- Belfer Center for Science and International Affairs, Harvard Kennedy School Belfer Center Newsletter

Belfer Center Engages India as Emerging Great Power

Spring 2007

Whether one agrees or disagrees with the wisdom of the civilian nuclear power agreement signed in December by President George W. Bush, most agree that the deal will deepen the long-standing relationship between the U.S. and India, a relationship that will continue to impact both countries on many levels. Along with the Kennedy School and Harvard, the Belfer Center is working to expand the relationship that began in 1960 when President John F. Kennedy named Harvard's John Kenneth Galbraith as ambassador to India.

Belfer Center Executive Director for Research Xenia Dormandy believes it is essential to build ties with India, the largest democracy in the world. As director for South Asia at the National Security Council before coming to the Belfer Center, Dormandy coordinatedthe July 2005 meeting between President Bush and India Prime Minister Manmohan Singh that resulted in the recent agreement. She worked on the U.S.- India relationship with Center International Council member Robert Blackwill, who served as ambassador to India between 2001-2003.

Ashton Carter, co-director of he Preventive Defense Project and a member of the Center Board of Directors, agrees with the civilian nuclear agreement, but with reservations.

In testimony before the Senate Foreign Relations Committee in April 2006, Carter said, "Washington gave on the nuclear front to get something on the non-nuclear front. Powerful arguments can be made that strategic partnership with India will prove to be in the deep and long-term U.S. security interest." However, Carter said, ". . . the United States gave its big quid of nuclear recognition up front, but what it stands to get in return from partnership with India lies further out in the uncertain future."

During the fall semester, the dialogue on India continued with Jaswant Singh, former Indian finance minister, minister of foreign affairs, and current leader of the opposition, who joined the Belfer Center as a senior fellow. India's Minister of State in the Prime Minister's Office Prithviraj Chavan also visited the Center and discussed with Harvard scholars ways in which the U.S. and India might collaborate to promote peace in South Asia as well as a healthy economy and environment in India.

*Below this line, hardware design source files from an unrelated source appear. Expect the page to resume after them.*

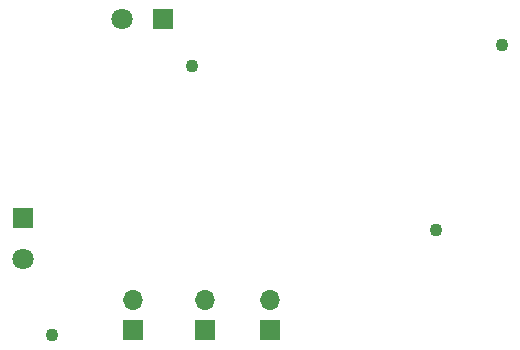
<source format=gbr>
%TF.GenerationSoftware,KiCad,Pcbnew,8.0.3*%
%TF.CreationDate,2024-07-26T12:19:11-07:00*%
%TF.ProjectId,A6214 Test Board,41363231-3420-4546-9573-7420426f6172,rev?*%
%TF.SameCoordinates,Original*%
%TF.FileFunction,Copper,L2,Bot*%
%TF.FilePolarity,Positive*%
%FSLAX46Y46*%
G04 Gerber Fmt 4.6, Leading zero omitted, Abs format (unit mm)*
G04 Created by KiCad (PCBNEW 8.0.3) date 2024-07-26 12:19:11*
%MOMM*%
%LPD*%
G01*
G04 APERTURE LIST*
%TA.AperFunction,ComponentPad*%
%ADD10R,1.700000X1.700000*%
%TD*%
%TA.AperFunction,ComponentPad*%
%ADD11O,1.700000X1.700000*%
%TD*%
%TA.AperFunction,TestPad*%
%ADD12C,1.100000*%
%TD*%
%TA.AperFunction,ComponentPad*%
%ADD13R,1.800000X1.800000*%
%TD*%
%TA.AperFunction,ComponentPad*%
%ADD14C,1.800000*%
%TD*%
G04 APERTURE END LIST*
D10*
%TO.P,J3,1,Pin_1*%
%TO.N,Net-(J3-Pin_1)*%
X143890000Y-109670000D03*
D11*
%TO.P,J3,2,Pin_2*%
%TO.N,Net-(D2-A)*%
X143890000Y-107130000D03*
%TD*%
D10*
%TO.P,J2,1,Pin_1*%
%TO.N,Net-(J2-Pin_1)*%
X150040000Y-109670000D03*
D11*
%TO.P,J2,2,Pin_2*%
%TO.N,Net-(D2-A)*%
X150040000Y-107130000D03*
%TD*%
D10*
%TO.P,J1,1,Pin_1*%
%TO.N,Net-(J1-Pin_1)*%
X155490000Y-109670000D03*
D11*
%TO.P,J1,2,Pin_2*%
%TO.N,Net-(D2-A)*%
X155490000Y-107130000D03*
%TD*%
D12*
%TO.P,TP2,1,1*%
%TO.N,GND*%
X137070000Y-110140000D03*
%TD*%
%TO.P,TP3,1,1*%
%TO.N,Net-(IC1-CSH)*%
X175140000Y-85550000D03*
%TD*%
%TO.P,TP1,1,1*%
%TO.N,Net-(D2-A)*%
X169570000Y-101200000D03*
%TD*%
D13*
%TO.P,J5,1,Pin_1*%
%TO.N,GND*%
X146470000Y-83350000D03*
D14*
%TO.P,J5,2,Pin_2*%
%TO.N,Net-(IC1-VIN)*%
X142970000Y-83350000D03*
%TD*%
D12*
%TO.P,TP4,1,1*%
%TO.N,Net-(D1-K)*%
X148925000Y-87350000D03*
%TD*%
D13*
%TO.P,J4,1,Pin_1*%
%TO.N,GND*%
X134620000Y-100210000D03*
D14*
%TO.P,J4,2,Pin_2*%
%TO.N,Net-(IC1-ADIM)*%
X134620000Y-103710000D03*
%TD*%
M02*

</source>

The Center's Energy Technology Innovation Program (ETIP) has been working since 2000 with the India Energy Group to advanceclean coal technology projects to generate electricity. The second most populous country in the world, India has extensive coal reserves, but no significant oil or natural gas resources.

In January, Carter, Dormandy, and University Distinguished Service Professor and center Board of Directors member Joseph Nye traveled to India for the U.S.-India Aspen Strategy Group meeting. With their Indian counterparts and senior Indian officials, they explored additional ways to raise the relationship to the next level.

Concluding the India focus this past semester was a reception and forum with India's Foreign Minister Pranab Mukherjee. Looking forward, the Kennedy School just launched an annual India Executive Program, with the first taking place in January. The Belfer Center will continue focusing on India and is exploring the possibility of launching an India program.